◆ Work task:
Copy the lines below without any changes, from the line that contains "0 to 30000: 0.50" through the last line, including both ends.

═════ Data in this exercise

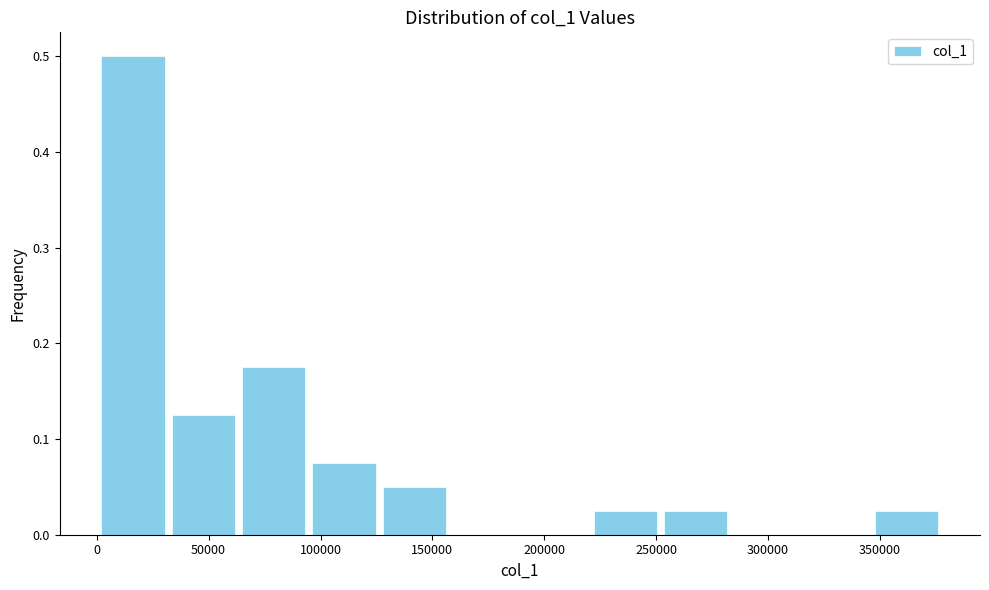

Reading left to right, transcribe this chart: for each bar, give the range it covers on the x-axis and its height. Neither the bar edges nor the heights are printed on the chart, so give them approximately, as read against the axes.

0 to 30000: 0.50
30000 to 65000: 0.13
65000 to 95000: 0.18
95000 to 125000: 0.08
125000 to 160000: 0.05
160000 to 190000: 0
190000 to 220000: 0
220000 to 250000: 0.03
250000 to 285000: 0.03
285000 to 315000: 0
315000 to 345000: 0
345000 to 380000: 0.03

══════════

◆ Answer to the problem:
0 to 30000: 0.50
30000 to 65000: 0.13
65000 to 95000: 0.18
95000 to 125000: 0.08
125000 to 160000: 0.05
160000 to 190000: 0
190000 to 220000: 0
220000 to 250000: 0.03
250000 to 285000: 0.03
285000 to 315000: 0
315000 to 345000: 0
345000 to 380000: 0.03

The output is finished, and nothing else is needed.